*What to produce:* Lines in the entries below where the word "down" shows up should each be copied.

*Dataset:*
= Beginning of Section =

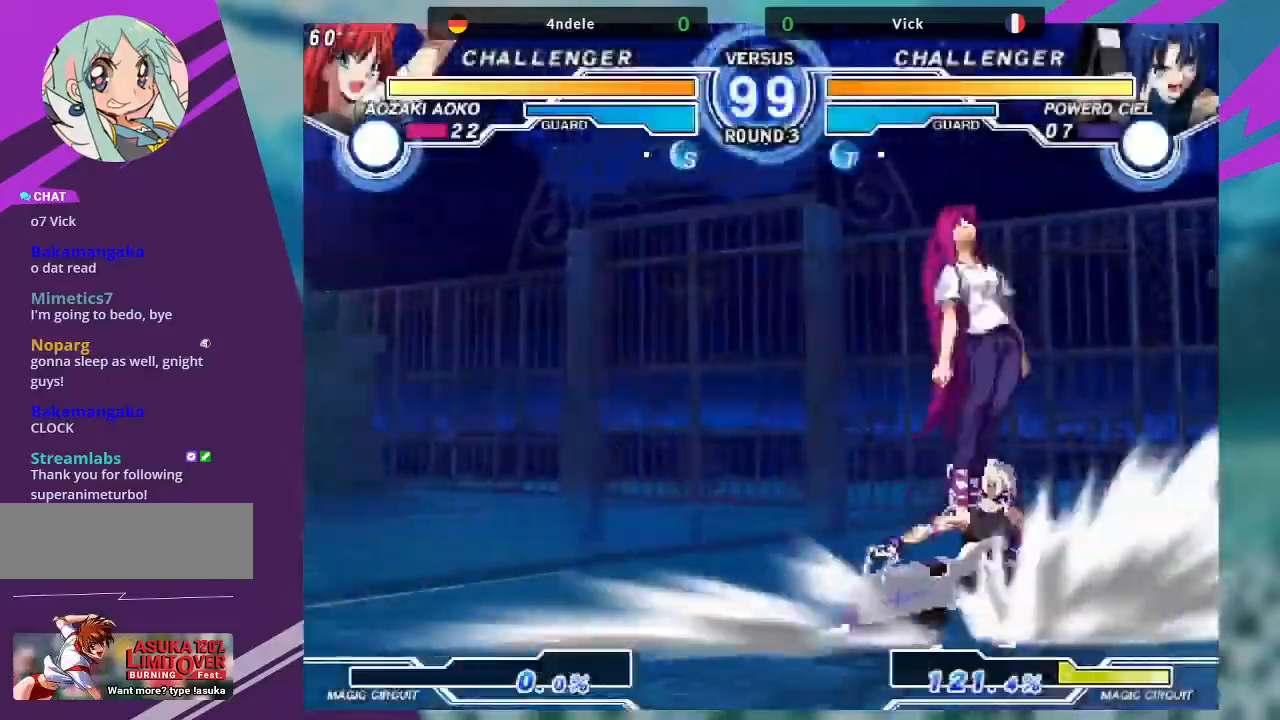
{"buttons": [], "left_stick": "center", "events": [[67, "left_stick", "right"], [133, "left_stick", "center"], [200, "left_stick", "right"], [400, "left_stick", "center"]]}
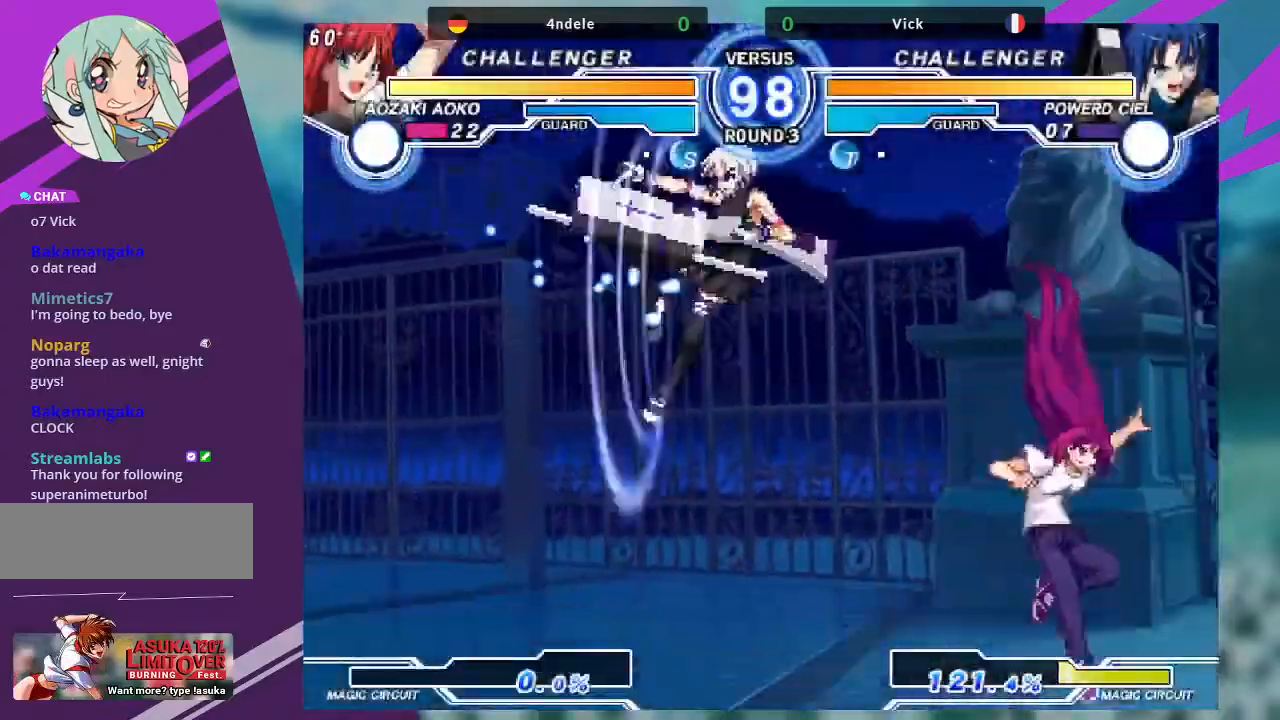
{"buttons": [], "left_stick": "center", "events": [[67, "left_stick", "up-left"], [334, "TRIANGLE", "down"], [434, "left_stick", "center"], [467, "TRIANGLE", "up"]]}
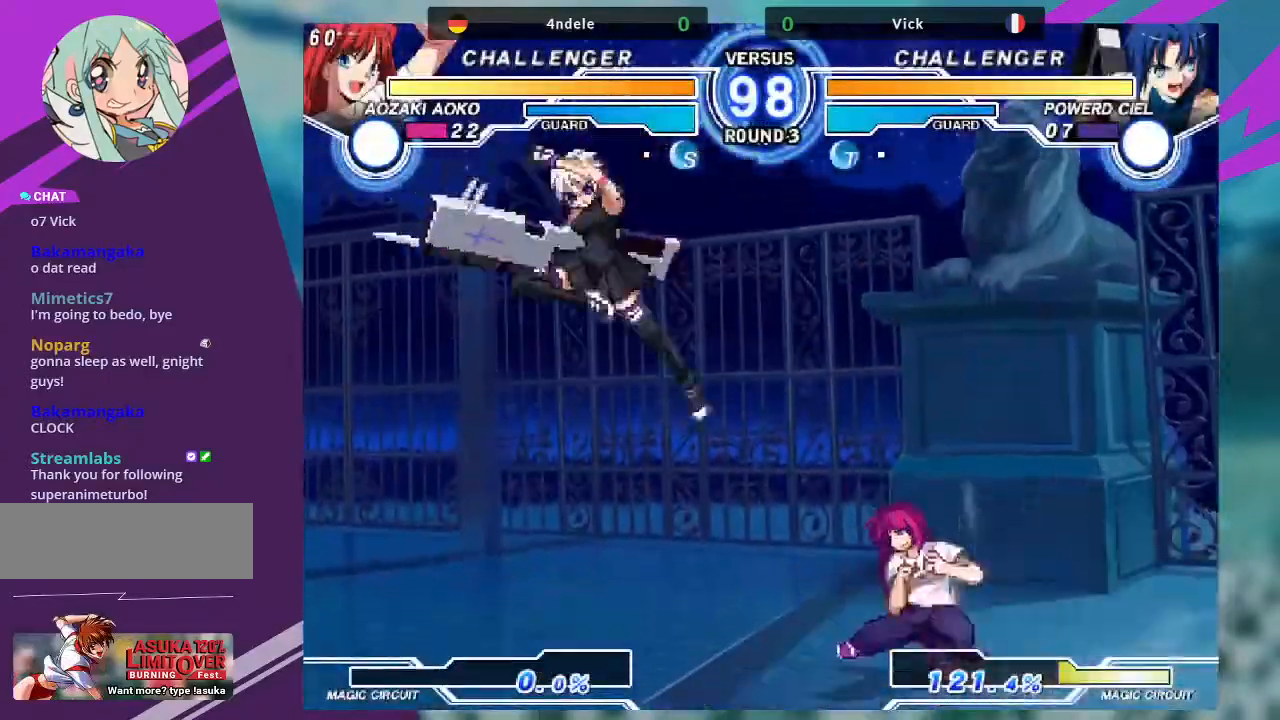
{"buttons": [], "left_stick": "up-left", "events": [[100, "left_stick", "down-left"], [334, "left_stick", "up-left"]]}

= End of Section =
= Beginning of Section =

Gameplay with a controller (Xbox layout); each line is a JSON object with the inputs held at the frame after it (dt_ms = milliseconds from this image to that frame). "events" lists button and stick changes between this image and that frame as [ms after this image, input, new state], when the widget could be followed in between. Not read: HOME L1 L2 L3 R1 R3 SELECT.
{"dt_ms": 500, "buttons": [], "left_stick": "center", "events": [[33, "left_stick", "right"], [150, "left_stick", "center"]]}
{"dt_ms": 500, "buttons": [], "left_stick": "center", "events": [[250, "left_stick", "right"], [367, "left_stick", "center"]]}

= End of Section =
= Beginning of Section =

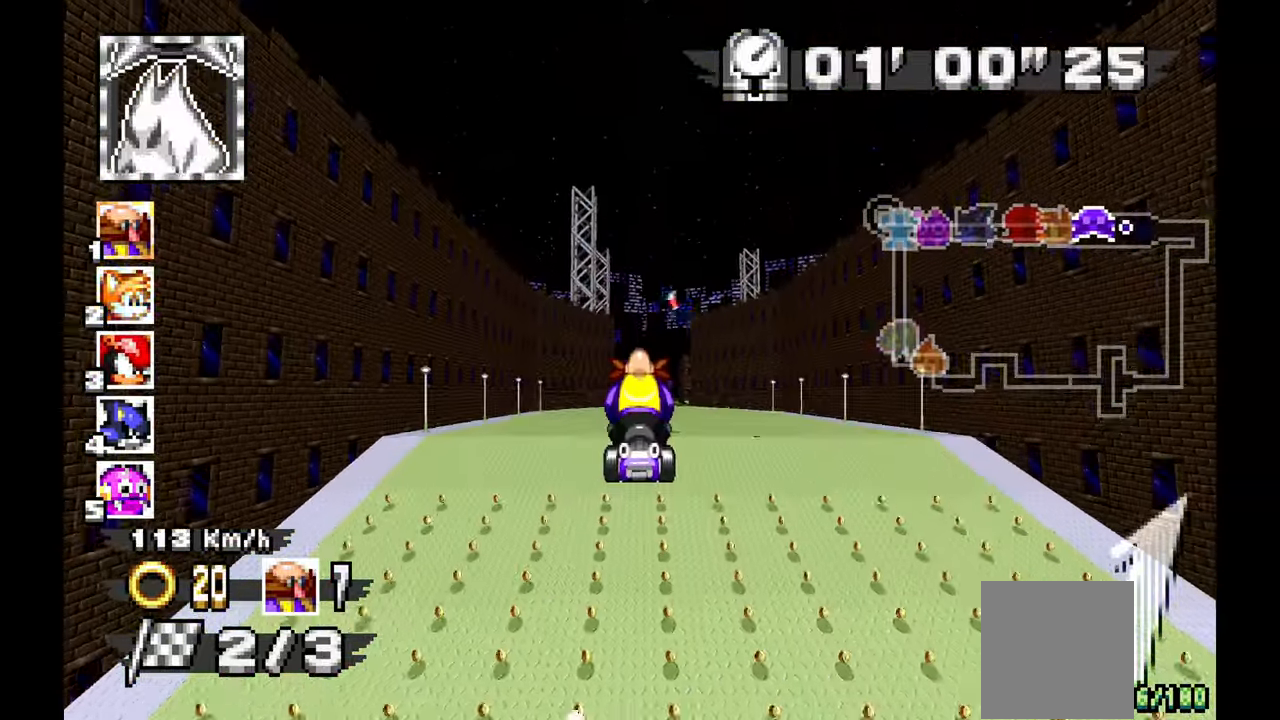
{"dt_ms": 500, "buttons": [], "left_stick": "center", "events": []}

= End of Section =

*Completed task:*
{"buttons": [], "left_stick": "center", "events": [[67, "left_stick", "up-left"], [334, "TRIANGLE", "down"], [434, "left_stick", "center"], [467, "TRIANGLE", "up"]]}
{"buttons": [], "left_stick": "up-left", "events": [[100, "left_stick", "down-left"], [334, "left_stick", "up-left"]]}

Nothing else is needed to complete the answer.